If you sell identity and access management, two of those vectors will feel familiar. The third is where the conversation earns its keep.
Three vectors. Let's take them in order.
Training data memorization
During training, an LLM processes massive volumes of text and encodes statistical patterns into its model weights. Sometimes those patterns are verbatim. The model learns the structure of a phone number. It also learns that a specific person has a specific phone number, because that data appeared in the training corpus frequently enough, or in a distinctive enough context, to get baked directly into the weights.
The research base here is concrete. The group that established the empirical foundations of LLM memorization, led by Nicholas Carlini across Google, Stanford, OpenAI, and Berkeley, extracted hundreds of verbatim sequences from GPT-2 in a peer-reviewed study published at USENIX Security 2021. The extracted data included names, phone numbers, email addresses, physical addresses, and data that had since been removed from the public internet. A follow-up study at ICLR 2023 quantified the relationships that predict when memorization happens: it scales log-linearly with model size, with how many times a data point was duplicated in training, and with prompt length. Bigger models memorize more. Repeated data memorizes more easily. Longer prompts give the model more runway to reproduce what it absorbed.

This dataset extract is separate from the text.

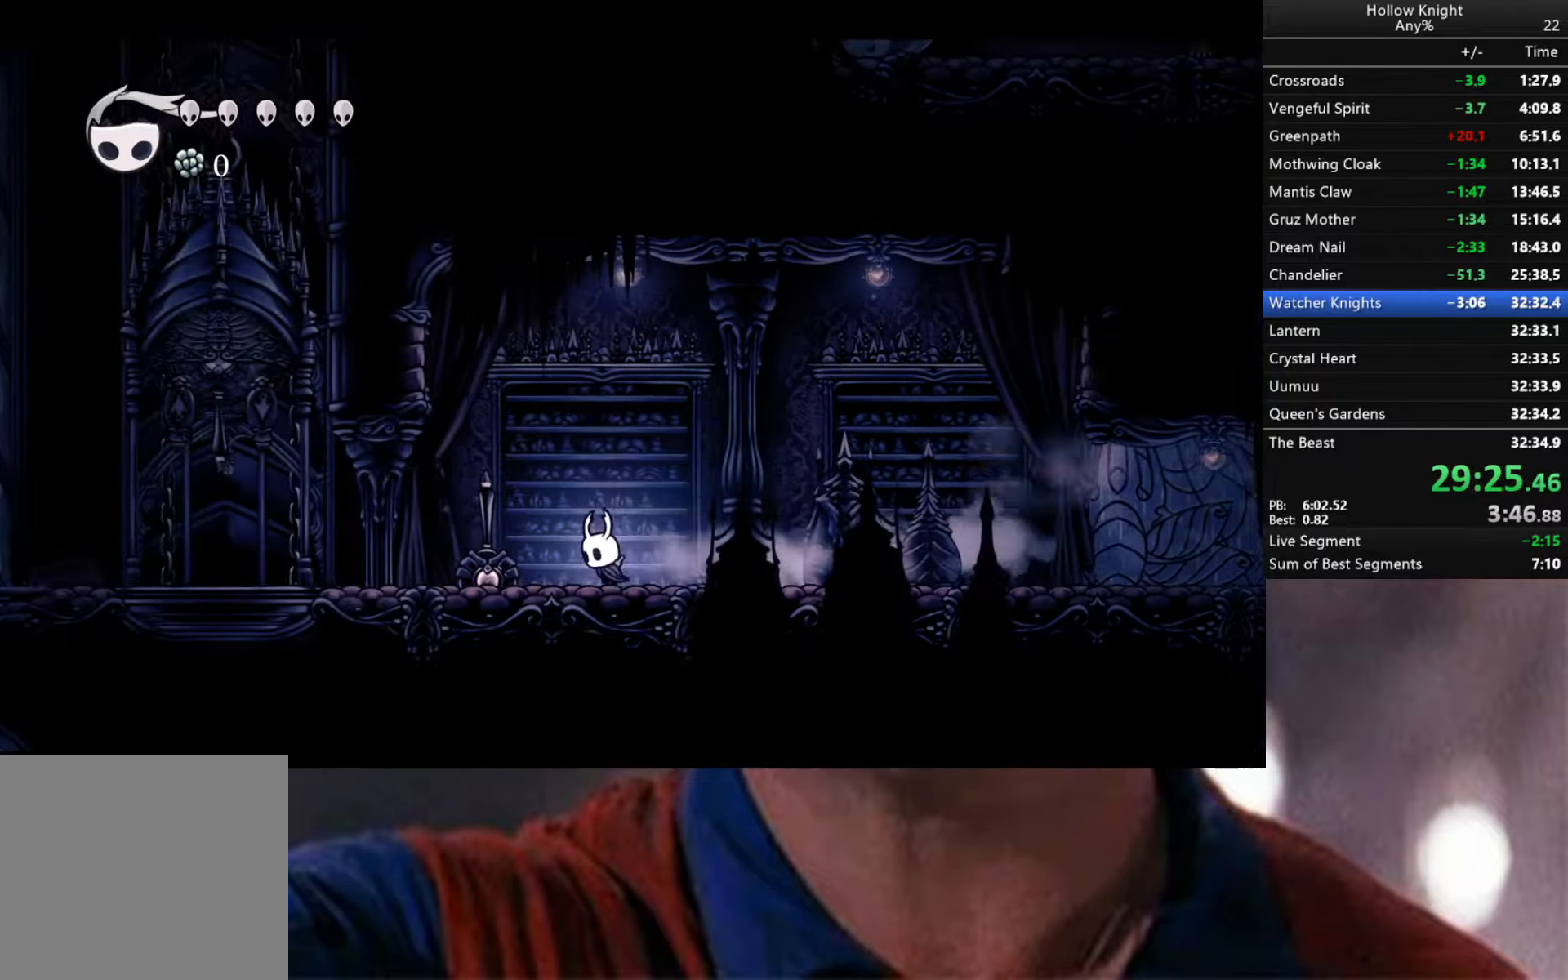
{"buttons": ["R2"], "left_stick": "down-left", "right_stick": "center", "events": [[33, "R2", "up"], [233, "R2", "down"]]}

The finding worth anchoring on: the same research group attacked production ChatGPT using a divergence technique that caused the model to drop its chat persona and emit raw training data at 150 times the normal rate. Total cost of the attack was under $300. All the alignment work that makes ChatGPT sound like a helpful assistant did not prevent the memorized data from being extractable underneath. The paper was presented at NeurIPS 2023, and its core finding is blunt: current alignment techniques do not eliminate memorization.
Fine-tuning makes this worse in exactly the way you'd expect. When an organization fine-tunes a model on its own data, the memorization risk concentrates on precisely the data the organization cares most about protecting. A CMU technical report showed fine-tuned models memorizing specific sensitive values like credit card numbers from training data, creating a direct extraction path for anyone with access to the model. For agencies considering fine-tuning models on government data, this is the risk that should shape the conversation before the project starts.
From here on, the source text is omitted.